Data extracts below:

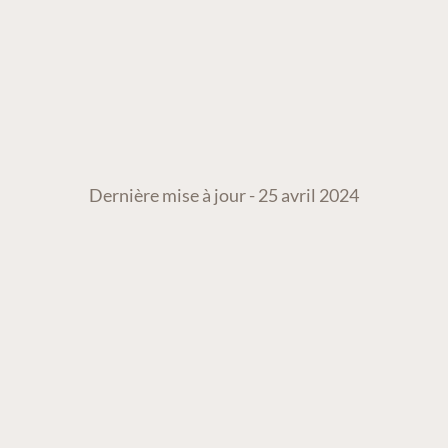
Dernière mise à jour - 25 avril 2024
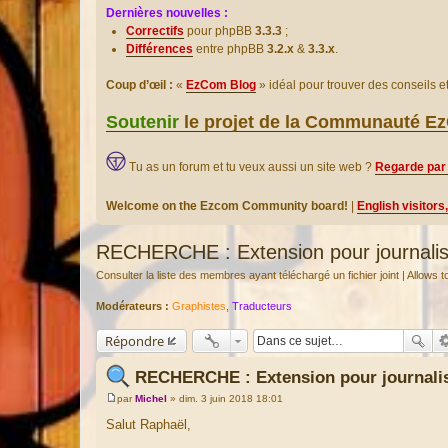
Dernières nouvelles :
Correctifs
pour phpBB
3.3.3
;
Différences
entre phpBB
3.2.x
&
3.3.x
.
Coup d’œil :
«
EzCom Blog
» idéal pour trouver des conseils 
Soutenir
le projet de la Communauté 
Tu as un forum et tu veux aussi un site web ?
Regarde par 
Welcome on the Ezcom Community board!
|
English visitors
RECHERCHE : Extension pour journalis
Consulter la liste des membres ayant téléchargé un fichier joint | Allow
Modérateurs :
Graphistes
,
Traducteurs
Répondre
RECHERCHE : Extension pour journalis
par
Michel
»
dim. 3 juin 2018 18:01
M
e
Salut Raphaël,
s
s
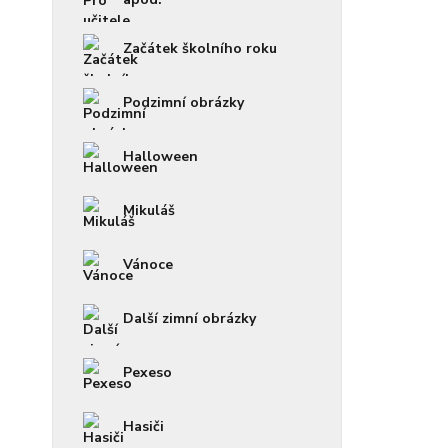
Začátek školního roku
Podzimní obrázky
Halloween
Mikuláš
Vánoce
Další zimní obrázky
Pexeso
Hasiči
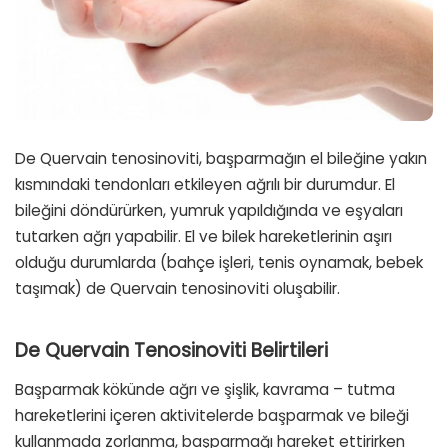
De Quervain tenosinoviti, başparmağın el bileğine yakın
kısmındaki tendonları etkileyen ağrılı bir durumdur. El
bileğini döndürürken, yumruk yapıldığında ve eşyaları
tutarken ağrı yapabilir. El ve bilek hareketlerinin aşırı
olduğu durumlarda (bahçe işleri, tenis oynamak, bebek
taşımak) de Quervain tenosinoviti oluşabilir.
De Quervain Tenosinoviti Belirtileri
Başparmak kökünde ağrı ve şişlik, kavrama – tutma
hareketlerini içeren aktivitelerde başparmak ve bileği
kullanmada zorlanma, başparmağı hareket ettirirken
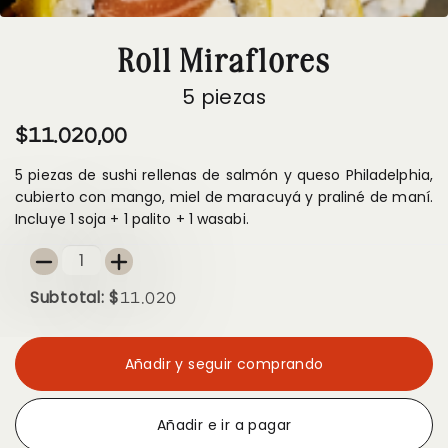
¿Dónde
Roll Miraflores
está
mi
pedido?
5 piezas
$11.020,00
5 piezas de sushi rellenas de salmón y queso Philadelphia,
Ingresar
cubierto con mango, miel de maracuyá y praliné de maní.
Incluye 1 soja + 1 palito + 1 wasabi.
Registrarse
-
+
Subtotal: $
11.020
Añadir y seguir comprando
Añadir e ir a pagar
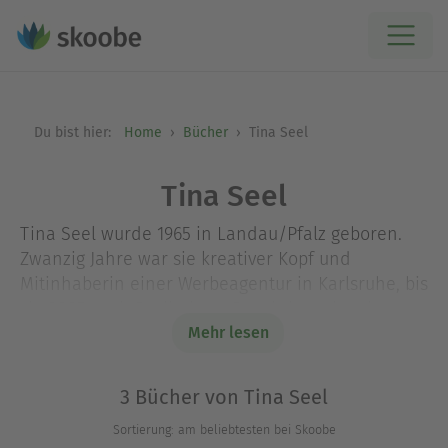
Du bist hier:
Home
Bücher
Tina Seel
Tina Seel
Tina Seel wurde 1965 in Landau/Pfalz geboren.
Zwanzig Jahre war sie kreativer Kopf und
Mitinhaberin einer Werbeagentur in Karlsruhe, bis
sie 2007 nach Berlin kam. Dort bringt sie mit
ihrem Laden »smilla – Dein kreatives Universum«
Mehr lesen
Menschen zum Nähen und hat das Schreiben von
Kriminalromanen als neue Leidenschaft entdeckt.
3 Bücher von Tina Seel
www.tinaseel.de
Sortierung: am beliebtesten bei Skoobe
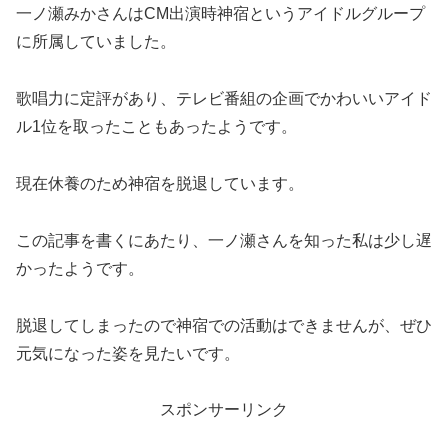
一ノ瀬みかさんはCM出演時神宿というアイドルグループ
に所属していました。
歌唱力に定評があり、テレビ番組の企画でかわいいアイド
ル1位を取ったこともあったようです。
現在休養のため神宿を脱退しています。
この記事を書くにあたり、一ノ瀬さんを知った私は少し遅
かったようです。
脱退してしまったので神宿での活動はできませんが、ぜひ
元気になった姿を見たいです。
スポンサーリンク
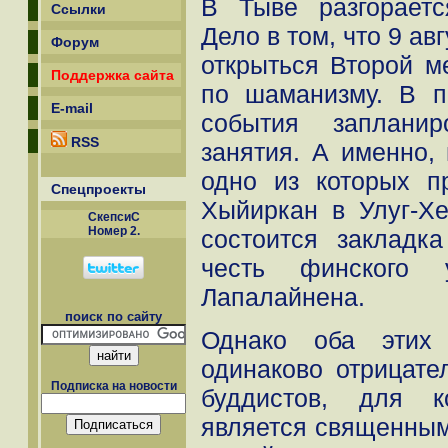
В Тыве разгораетс
Ссылки
Дело в том, что 9 ав
Форум
открыться Второй 
Поддержка сайта
по шаманизму. В п
E-mail
события запланир
RSS
занятия. А именно,
одно из которых п
Спецпроекты
Хыйиркан в Улуг-Х
СкепсиС
Номер 2.
состоится закладк
честь финского у
Лапалайнена.
поиск по сайту
Однако оба этих 
одинаково отрицате
Подписка на новости
буддистов, для к
является священным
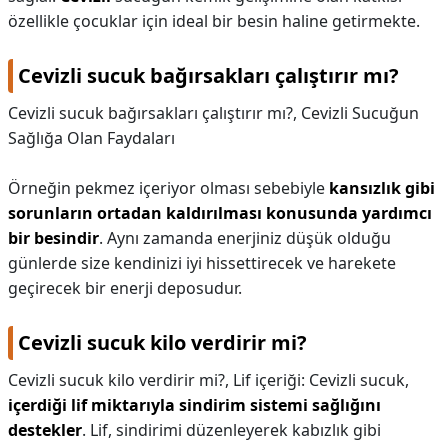
özellikle çocuklar için ideal bir besin haline getirmekte.
Cevizli sucuk bağırsakları çalıştırır mı?
Cevizli sucuk bağırsakları çalıştırır mı?,
Cevizli Sucuğun
Sağlığa Olan Faydaları
Örneğin pekmez içeriyor olması sebebiyle
kansızlık gibi
sorunların ortadan kaldırılması konusunda yardımcı
bir besindir
. Aynı zamanda enerjiniz düşük olduğu
günlerde size kendinizi iyi hissettirecek ve harekete
geçirecek bir enerji deposudur.
Cevizli sucuk kilo verdirir mi?
Cevizli sucuk kilo verdirir mi?,
Lif içeriği: Cevizli sucuk,
içerdiği lif miktarıyla sindirim sistemi sağlığını
destekler
. Lif, sindirimi düzenleyerek kabızlık gibi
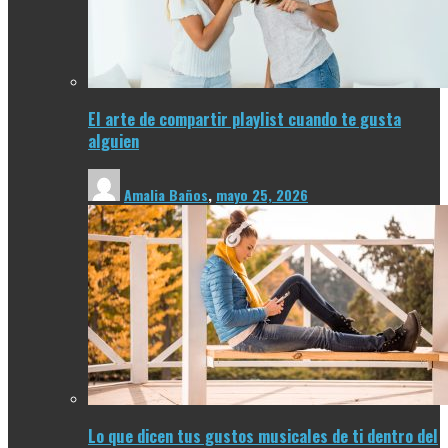
El arte de compartir playlist cuando te gusta
alguien
Amalia Baños
,
mayo 25, 2026
Lo que dicen tus gustos musicales de ti dentro del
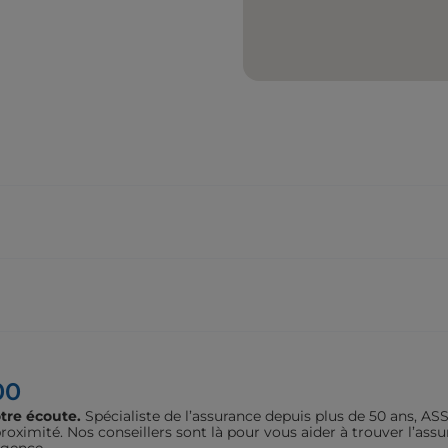
00
tre écoute.
Spécialiste de l’assurance depuis plus de 50 ans, 
oximité. Nos conseillers sont là pour vous aider à trouver l’assu
agence.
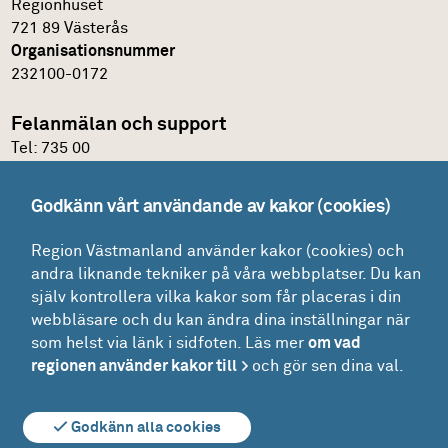
Regionhuset
721 89 Västerås
Organisationsnummer
232100-0172
Felanmälan och support
Tel:
735 00
IT-support
Godkänn vårt användande av kakor (cookies)
Felanmälningsportal och E-katalog
Region Västmanland använder kakor (cookies) och
Glömt lösenordet?
andra liknande tekniker på våra webbplatser. Du kan
Mina ärenden
själv kontrollera vilka kakor som får placeras i din
Lokaler
webbläsare och du kan ändra dina inställningar när
som helst via länk i sidfoten. Läs mer
om vad
Drift - felanmälan och beställning
regionen använder kakor till
och gör sen dina val.
Driftinformation
Godkänn alla cookies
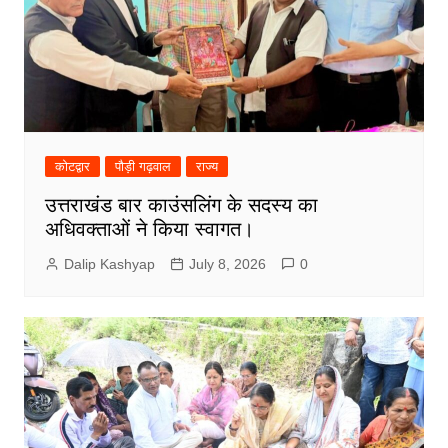
कोटद्वार
पौड़ी गढ़वाल
राज्य
उत्तराखंड बार काउंसलिंग के सदस्य का
अधिवक्ताओं ने किया स्वागत।
Dalip Kashyap
July 8, 2026
0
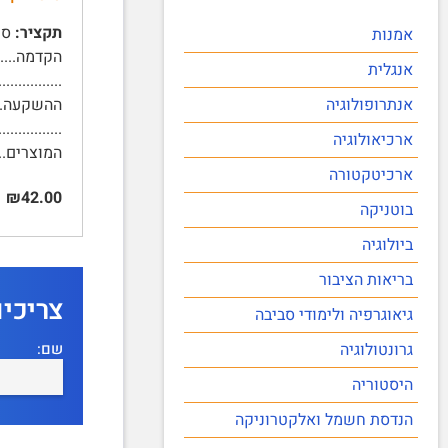
תקציר:
אמנות
אנגלית
אנתרופולוגיה
ארכיאולוגיה
המוצרים.........
ארכיטקטורה
₪42.00
בוטניקה
ביולוגיה
בריאות הציבור
צריכי
גיאוגרפיה ולימודי סביבה
שם:
גרונטולוגיה
היסטוריה
הנדסת חשמל ואלקטרוניקה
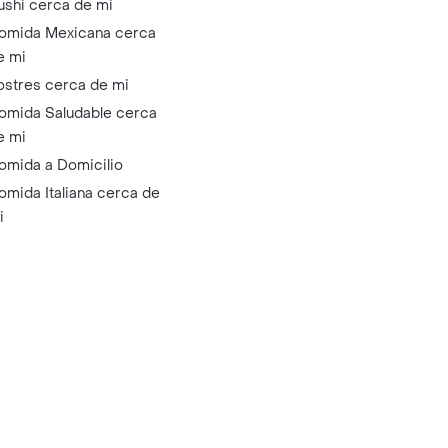
ushi cerca de mi
omida Mexicana cerca
e mi
ostres cerca de mi
omida Saludable cerca
e mi
omida a Domicilio
omida Italiana cerca de
i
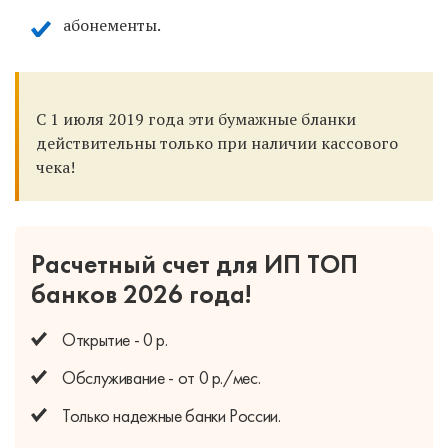
абонементы.
С 1 июля 2019 года эти бумажные бланки
действительны только при наличии кассового
чека!
Расчетный счет для ИП
ТОП
банков 2026 года!
Открытие - 0 р.
Обслуживание - от 0 р./мес.
Только надежные банки России.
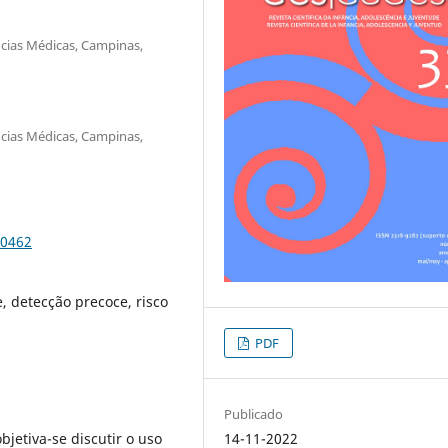
cias Médicas, Campinas,
cias Médicas, Campinas,
50462
, detecção precoce, risco
PDF
Publicado
14-11-2022
bjetiva-se discutir o uso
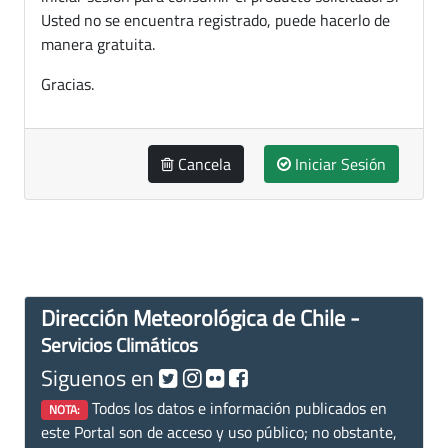
Usted no se encuentra registrado, puede hacerlo de
manera gratuita.
Gracias.
Cancela
Iniciar Sesión
Dirección Meteorológica de Chile -
Servicios Climáticos
Siguenos en
Todos los datos e información publicados en
NOTA:
este Portal son de acceso y uso público; no obstante,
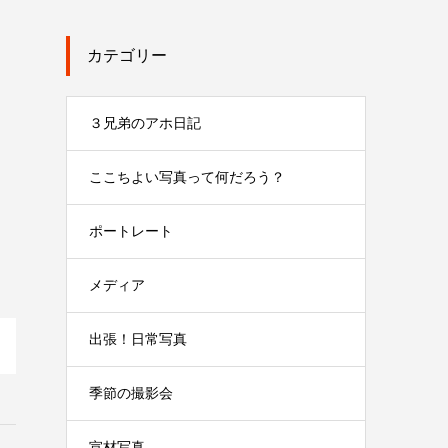
カテゴリー
３兄弟のアホ日記
ここちよい写真って何だろう？
ポートレート
メディア
出張！日常写真
季節の撮影会
宣材写真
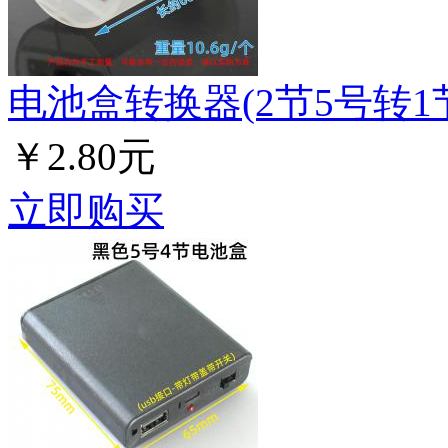
电池盒转换器(2节5号转1
￥2.80元
立即购买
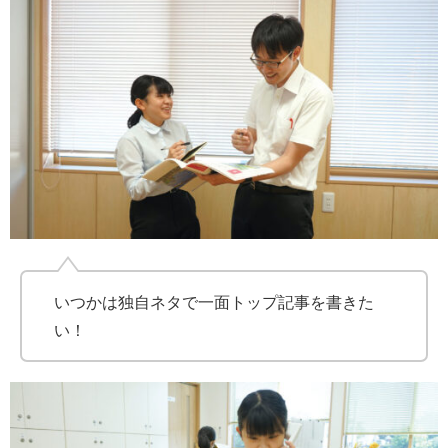
いつかは独自ネタで一面トップ記事を書きた
い！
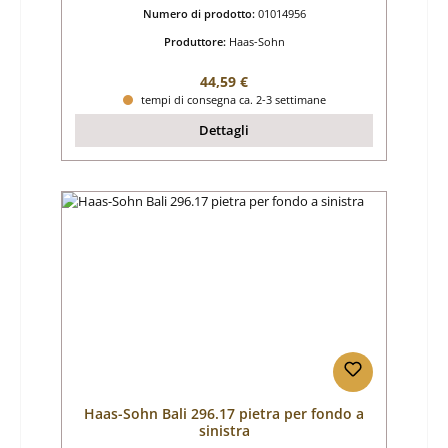
Numero di prodotto:
01014956
Produttore:
Haas-Sohn
Prezzo normale:
44,59 €
tempi di consegna ca. 2-3 settimane
Dettagli
Haas-Sohn Bali 296.17 pietra per fondo a
sinistra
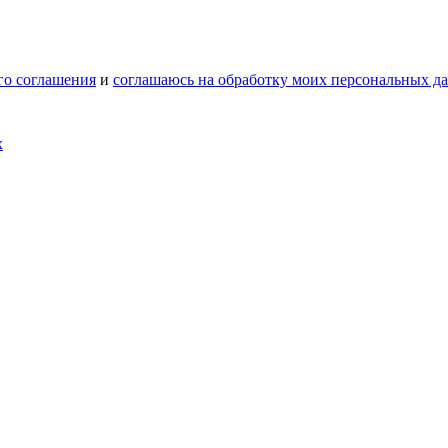
го соглашения
и
соглашаюсь на обработку моих персональных д
х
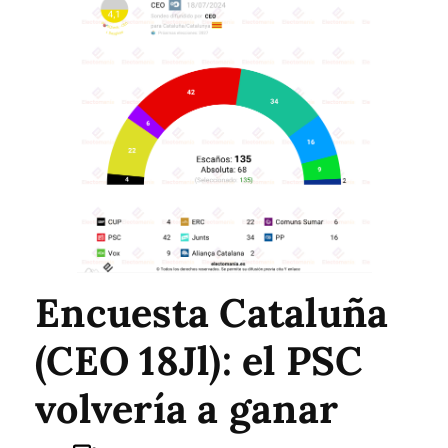
Encuesta Cataluña
(CEO 18Jl): el PSC
volvería a ganar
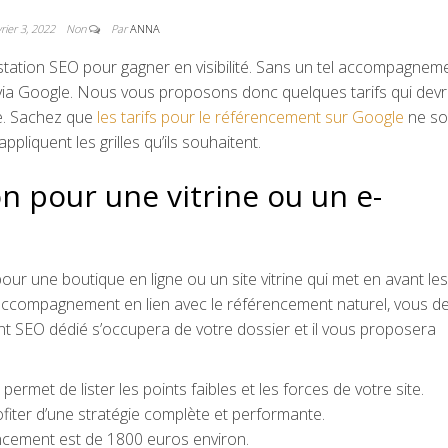
vrier 3, 2022
Non
Par
ANNA
estation SEO pour gagner en visibilité. Sans un tel accompagnemen
s via Google. Nous vous proposons donc quelques tarifs qui devr
e. Sachez que
les tarifs pour le référencement sur Google
ne so
ppliquent les grilles qu’ils souhaitent.
n pour une vitrine ou un e-
r une boutique en ligne ou un site vitrine qui met en avant les
 accompagnement en lien avec le référencement naturel, vous d
nt SEO dédié s’occupera de votre dossier et il vous proposera
permet de lister les points faibles et les forces de votre site.
ofiter d’une stratégie complète et performante.
encement est de 1800 euros environ.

End of Data extracts.

Range to print from the listing above: from the line with "גיאוגרפיה ולימודי סביבה" up to and including the line with "Только надежные банки России.". Please print those lines exactly, with no pictures and nothing more.

_Answer to this exercise_
גיאוגרפיה ולימודי סביבה
שם:
גרונטולוגיה
היסטוריה
הנדסת חשמל ואלקטרוניקה
ushi cerca de mi
omida Mexicana cerca
e mi
ostres cerca de mi
omida Saludable cerca
e mi
omida a Domicilio
omida Italiana cerca de
i
абонементы.
С 1 июля 2019 года эти бумажные бланки
действительны только при наличии кассового
чека!
Расчетный счет для ИП
ТОП
банков 2026 года!
Открытие - 0 р.
Обслуживание - от 0 р./мес.
Только надежные банки России.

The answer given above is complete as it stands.